> [Provided information]
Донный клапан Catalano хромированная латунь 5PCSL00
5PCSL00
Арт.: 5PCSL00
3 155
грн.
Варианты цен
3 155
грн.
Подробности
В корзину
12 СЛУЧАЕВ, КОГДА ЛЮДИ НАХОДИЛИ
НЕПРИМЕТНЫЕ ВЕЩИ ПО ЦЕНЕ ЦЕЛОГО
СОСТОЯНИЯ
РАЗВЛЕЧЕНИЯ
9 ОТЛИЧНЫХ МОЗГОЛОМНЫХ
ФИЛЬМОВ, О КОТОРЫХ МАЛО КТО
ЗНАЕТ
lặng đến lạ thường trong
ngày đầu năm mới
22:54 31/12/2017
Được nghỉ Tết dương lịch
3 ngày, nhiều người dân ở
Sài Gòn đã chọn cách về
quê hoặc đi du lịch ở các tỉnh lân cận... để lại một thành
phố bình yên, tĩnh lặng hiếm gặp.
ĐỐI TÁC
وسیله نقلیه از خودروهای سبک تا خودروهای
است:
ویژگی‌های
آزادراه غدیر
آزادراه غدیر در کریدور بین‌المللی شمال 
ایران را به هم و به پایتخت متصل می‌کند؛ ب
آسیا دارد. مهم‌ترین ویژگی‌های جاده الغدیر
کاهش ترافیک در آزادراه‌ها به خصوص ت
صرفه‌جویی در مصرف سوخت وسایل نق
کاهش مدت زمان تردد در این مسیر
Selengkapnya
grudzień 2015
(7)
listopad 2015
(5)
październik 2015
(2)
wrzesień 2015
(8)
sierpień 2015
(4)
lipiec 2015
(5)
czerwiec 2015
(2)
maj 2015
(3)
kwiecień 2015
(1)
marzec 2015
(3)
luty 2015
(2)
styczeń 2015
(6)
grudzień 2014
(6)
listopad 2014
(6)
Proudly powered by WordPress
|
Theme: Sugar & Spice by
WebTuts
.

> [Exercise]
Send back every line of the listing above exactly.

> [Result]
Донный клапан Catalano хромированная латунь 5PCSL00
5PCSL00
Арт.: 5PCSL00
3 155
грн.
Варианты цен
3 155
грн.
Подробности
В корзину
12 СЛУЧАЕВ, КОГДА ЛЮДИ НАХОДИЛИ
НЕПРИМЕТНЫЕ ВЕЩИ ПО ЦЕНЕ ЦЕЛОГО
СОСТОЯНИЯ
РАЗВЛЕЧЕНИЯ
9 ОТЛИЧНЫХ МОЗГОЛОМНЫХ
ФИЛЬМОВ, О КОТОРЫХ МАЛО КТО
ЗНАЕТ
lặng đến lạ thường trong
ngày đầu năm mới
22:54 31/12/2017
Được nghỉ Tết dương lịch
3 ngày, nhiều người dân ở
Sài Gòn đã chọn cách về
quê hoặc đi du lịch ở các tỉnh lân cận... để lại một thành
phố bình yên, tĩnh lặng hiếm gặp.
ĐỐI TÁC
وسیله نقلیه از خودروهای سبک تا خودروهای
است:
ویژگی‌های
آزادراه غدیر
آزادراه غدیر در کریدور بین‌المللی شمال 
ایران را به هم و به پایتخت متصل می‌کند؛ ب
آسیا دارد. مهم‌ترین ویژگی‌های جاده الغدیر
کاهش ترافیک در آزادراه‌ها به خصوص ت
صرفه‌جویی در مصرف سوخت وسایل نق
کاهش مدت زمان تردد در این مسیر
Selengkapnya
grudzień 2015
(7)
listopad 2015
(5)
październik 2015
(2)
wrzesień 2015
(8)
sierpień 2015
(4)
lipiec 2015
(5)
czerwiec 2015
(2)
maj 2015
(3)
kwiecień 2015
(1)
marzec 2015
(3)
luty 2015
(2)
styczeń 2015
(6)
grudzień 2014
(6)
listopad 2014
(6)
Proudly powered by WordPress
|
Theme: Sugar & Spice by
WebTuts
.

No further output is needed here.